=== Supplied material ===
══════════

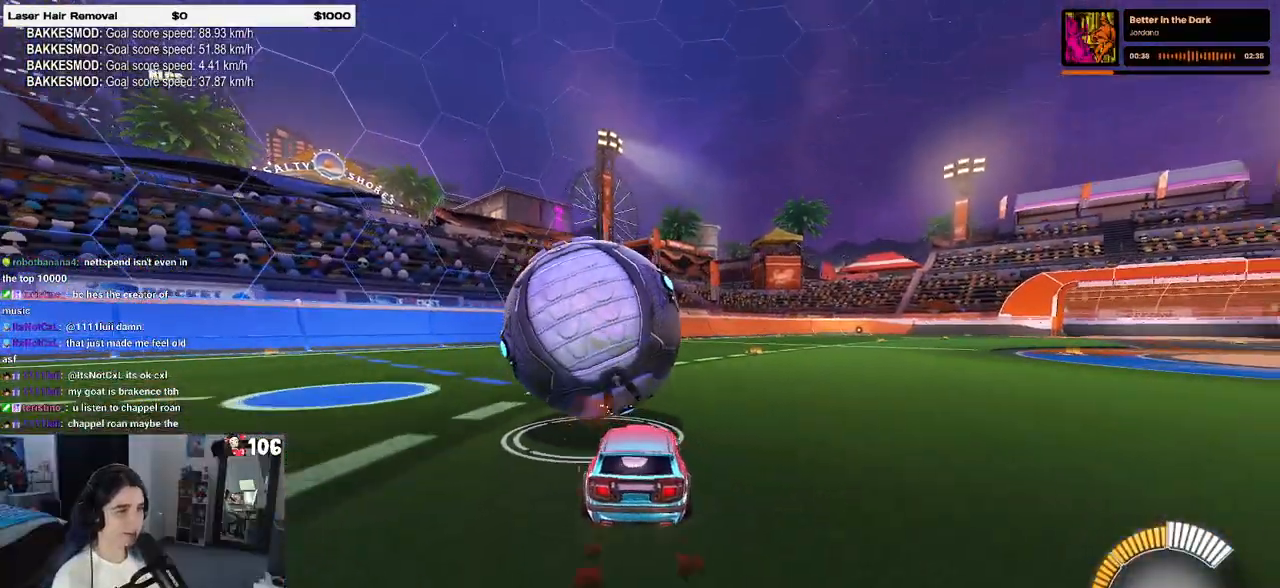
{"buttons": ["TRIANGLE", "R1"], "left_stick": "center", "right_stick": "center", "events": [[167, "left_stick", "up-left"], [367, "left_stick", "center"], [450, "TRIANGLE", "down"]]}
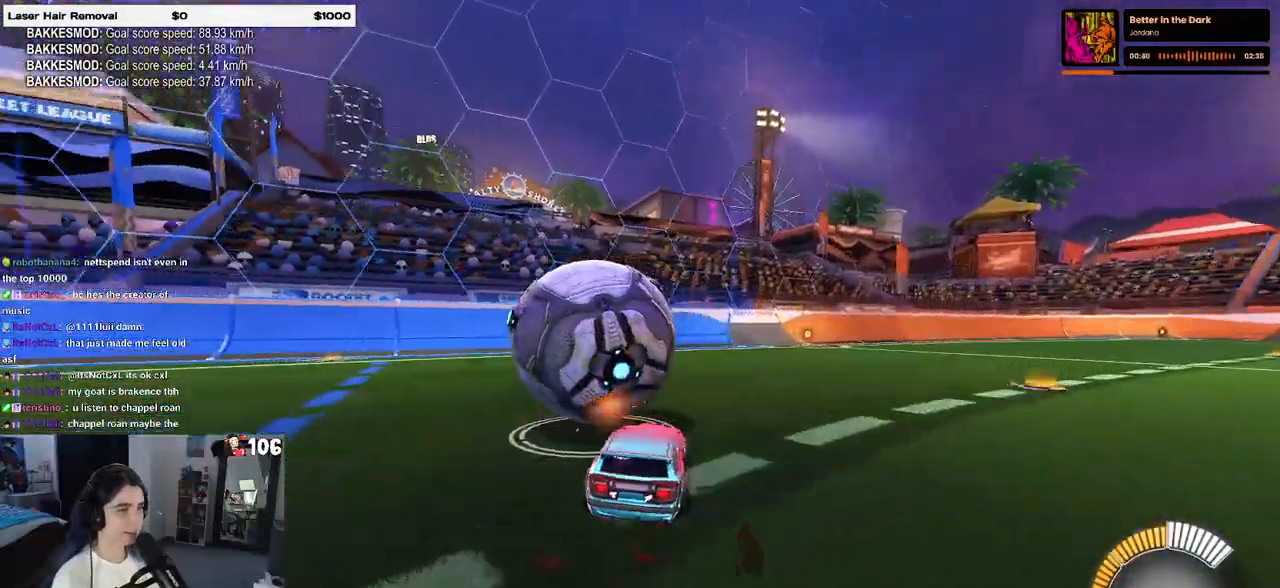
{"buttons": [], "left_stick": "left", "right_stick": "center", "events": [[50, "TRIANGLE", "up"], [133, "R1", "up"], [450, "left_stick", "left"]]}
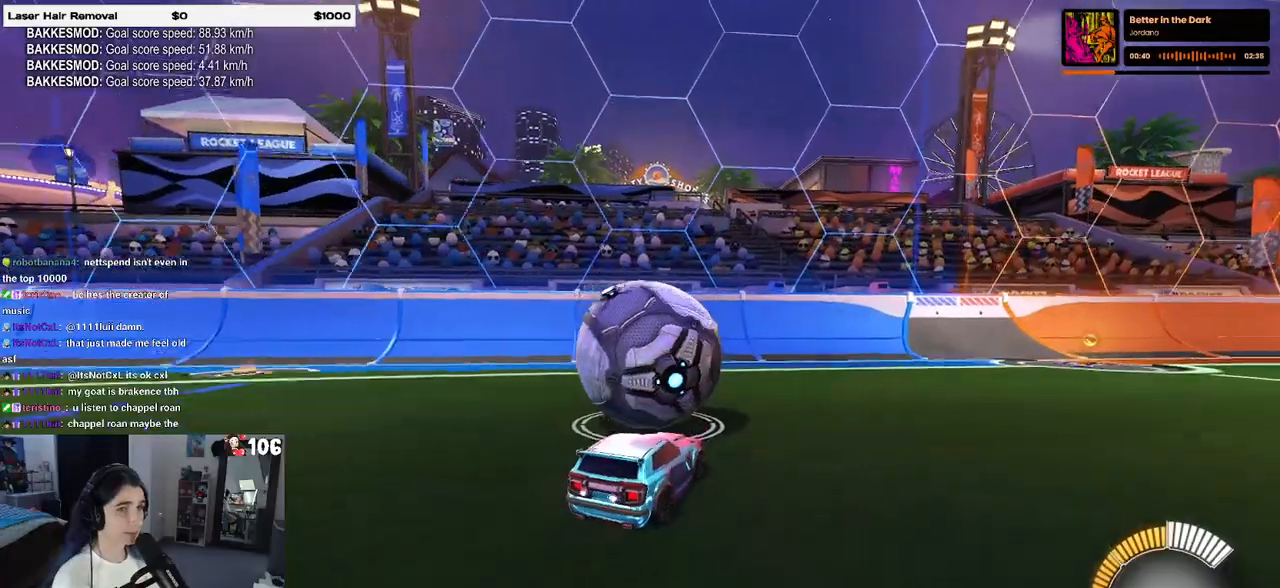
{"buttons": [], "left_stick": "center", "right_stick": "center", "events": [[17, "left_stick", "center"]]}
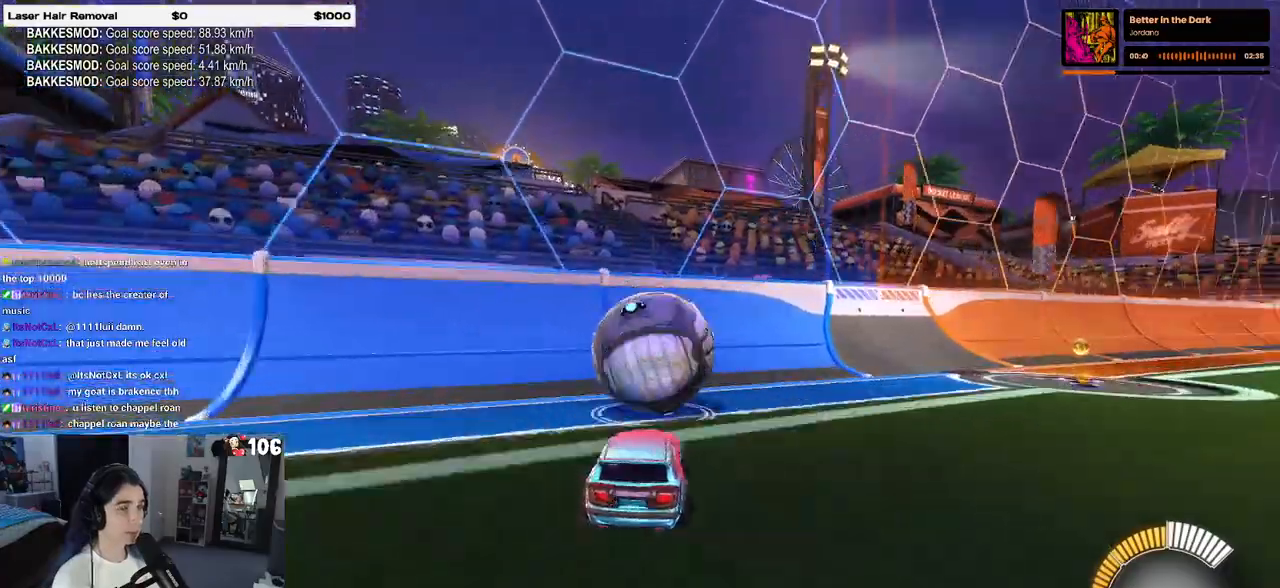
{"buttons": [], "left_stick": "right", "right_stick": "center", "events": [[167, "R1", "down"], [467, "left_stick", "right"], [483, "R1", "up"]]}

══════════

=== Problem details ===
All of the lines above must be repeated without alteration, though the pictures are to be excluded.

=== Result of this task ===
{"buttons": ["TRIANGLE", "R1"], "left_stick": "center", "right_stick": "center", "events": [[167, "left_stick", "up-left"], [367, "left_stick", "center"], [450, "TRIANGLE", "down"]]}
{"buttons": [], "left_stick": "left", "right_stick": "center", "events": [[50, "TRIANGLE", "up"], [133, "R1", "up"], [450, "left_stick", "left"]]}
{"buttons": [], "left_stick": "center", "right_stick": "center", "events": [[17, "left_stick", "center"]]}
{"buttons": [], "left_stick": "right", "right_stick": "center", "events": [[167, "R1", "down"], [467, "left_stick", "right"], [483, "R1", "up"]]}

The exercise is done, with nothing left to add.